The prisons minister has defended the funding of education courses for prisoners in the face of criticism from fellow Conservative MPs.

Last week Tory MP Priti Patel said figures that showed 1,609 prisoners in England and Wales had registered to start an Open University course meant criminals had "gold-plated rights" at the expense of their victims.

She told the Daily Mail: "The public will be outraged to see their hard-earned taxes funding degrees for prisoners while most people have to pay their own way through university by taking out loans."

Speaking in the Commons this afternoon shadow justice minister Helen Goodman asked prisons minister Crispin Blunt whether he agreed with Patel.

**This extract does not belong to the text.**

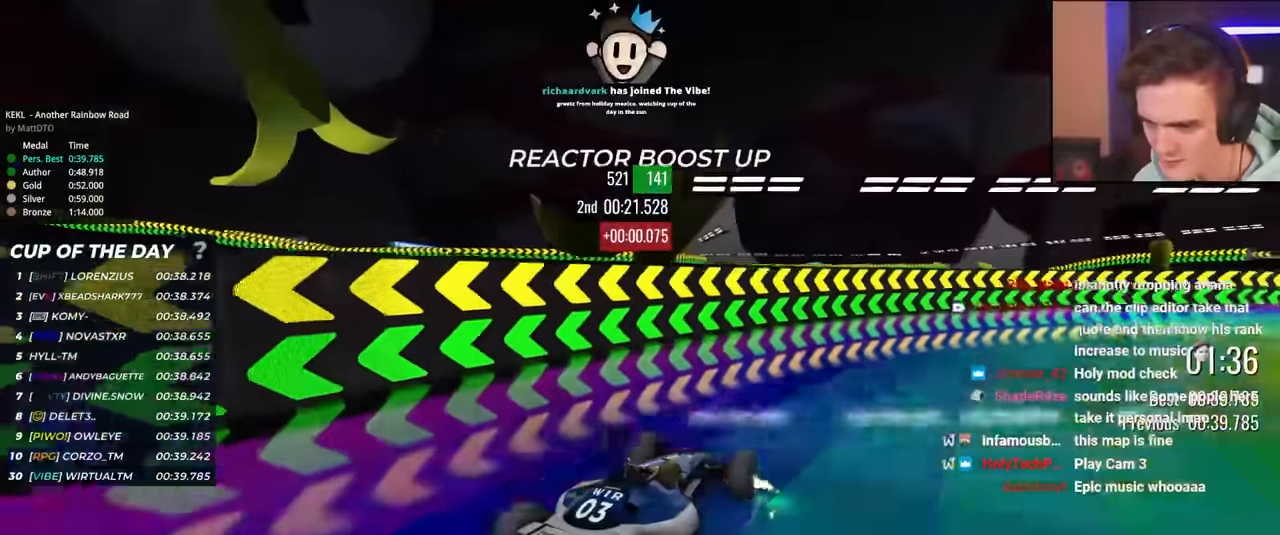
{"keys": ["left"], "events": [[16, "left", "down"], [400, "left", "up"], [433, "left", "down"]]}
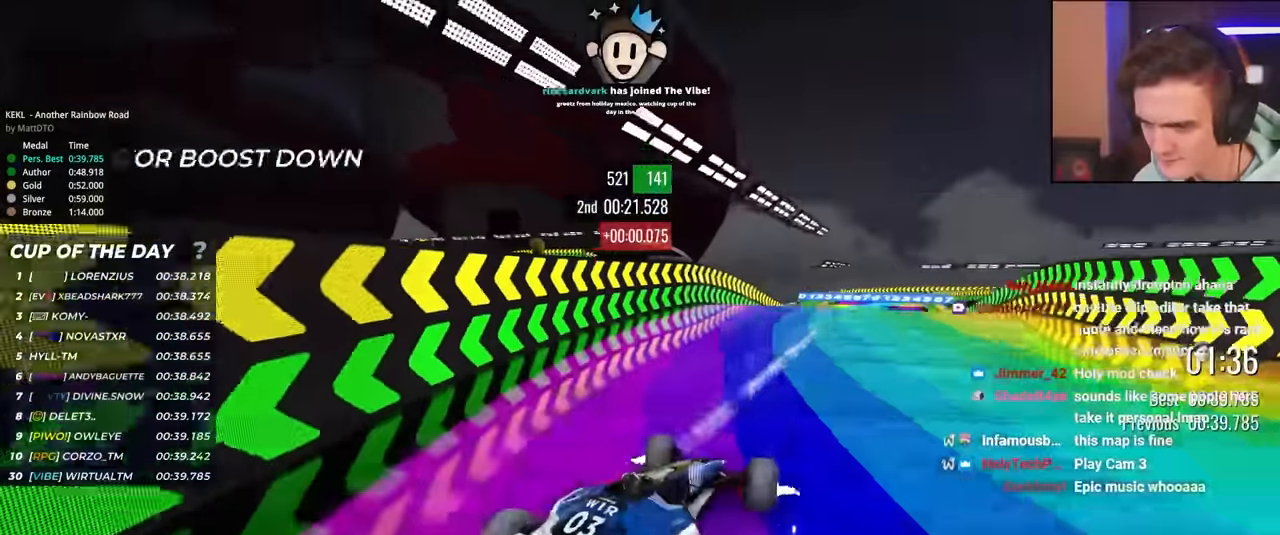
{"keys": ["left"], "events": []}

Blunt said Labour had spent "vast amounts of money" while in office but had achieved "precious little" in the way of reducing reoffending.

He told MPs it was important that the "pathway of the offender through custody system" assisted them in getting work on the outside in order to cut reoffending.

Blunt said the government would put in place a process that would mean people leaving prisons would be "better equipped".

In July last year the government announced it would conduct a review into offender education to ensure prisoners have a better chance of getting a job once they are released.

Blunt was also challenged by Conservative backbencher Philip Davies over the proportion of convicted criminals who were sent to prison.

Davies urged ministers to "avoid the siren voices on the Liberal Democrat benches and perhaps in his own department" and to make sure "more people are sent to prison".

But Blunt said the government would focus on "what works".

"We want to make sure there are fewer victims of crime in future," he told the Shipley MP.